SPEAKING two languages rather than just one has obvious practical benefits in an increasingly globalized world. But in recent years, scientists have begun to show that the advantages of bilingualism are even more fundamental than being able to converse with a wider range of people. Being bilingual, it turns out, makes you smarter. It can have a profound effect on your brain, improving cognitive skills not related to language and even shielding against dementia in old age.

This view of bilingualism is remarkably different from the understanding of bilingualism through much of the 20th century. Researchers, educators and policy makers long considered a second language to be an interference, cognitively speaking, that hindered a child’s academic and intellectual development.

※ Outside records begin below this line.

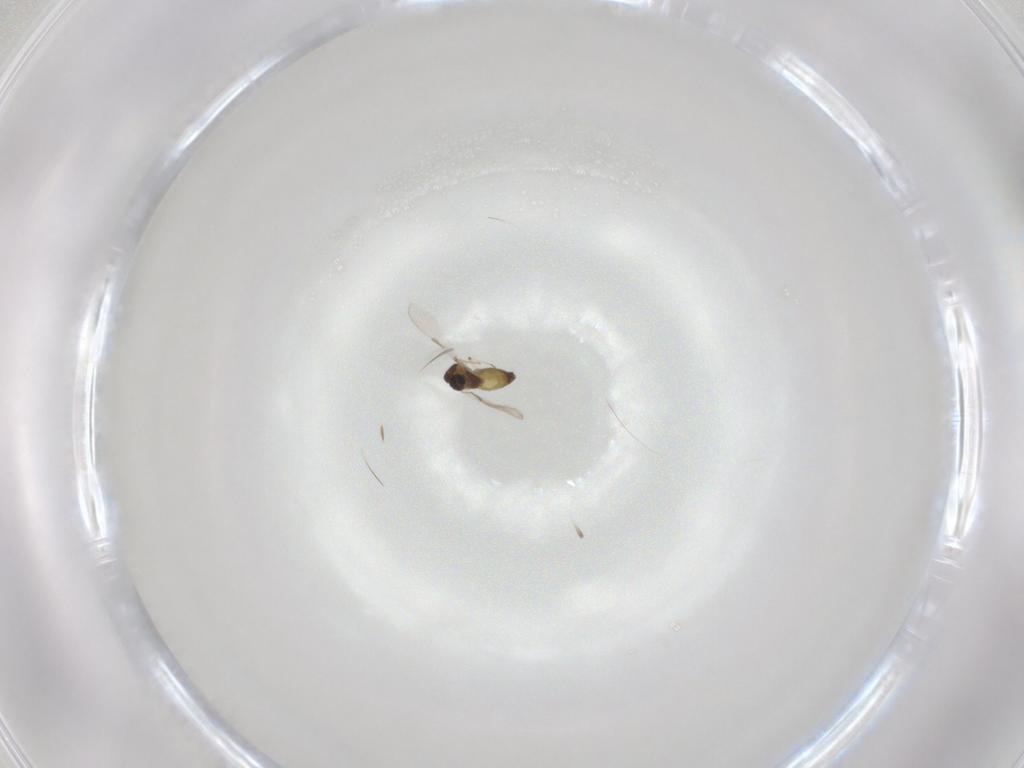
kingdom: Animalia
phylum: Arthropoda
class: Insecta
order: Diptera
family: Chironomidae
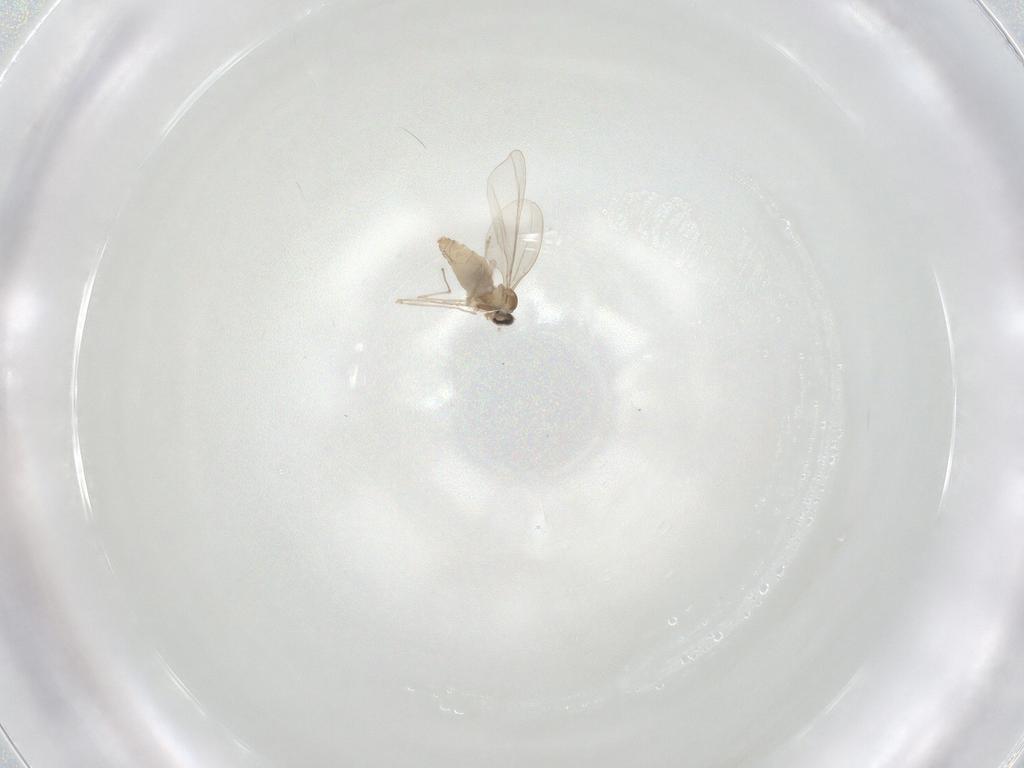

They were not wrong about the interference: there is ample evidence that in a bilingual’s brain both language systems are active even when he is using only one language, thus creating situations in which one system obstructs the other. But this interference, researchers are finding out, isn’t so much a handicap as a blessing in disguise. It forces the brain to resolve internal conflict, giving the mind a workout that strengthens its cognitive muscles.

Bilinguals, for instance, seem to be more adept than monolinguals at solving certain kinds of mental puzzles. In a 2004 study by the psychologists Ellen Bialystok and Michelle Martin-Rhee, bilingual and monolingual preschoolers were asked to sort blue circles and red squares presented on a computer screen into two digital bins — one marked with a blue square and the other marked with a red circle.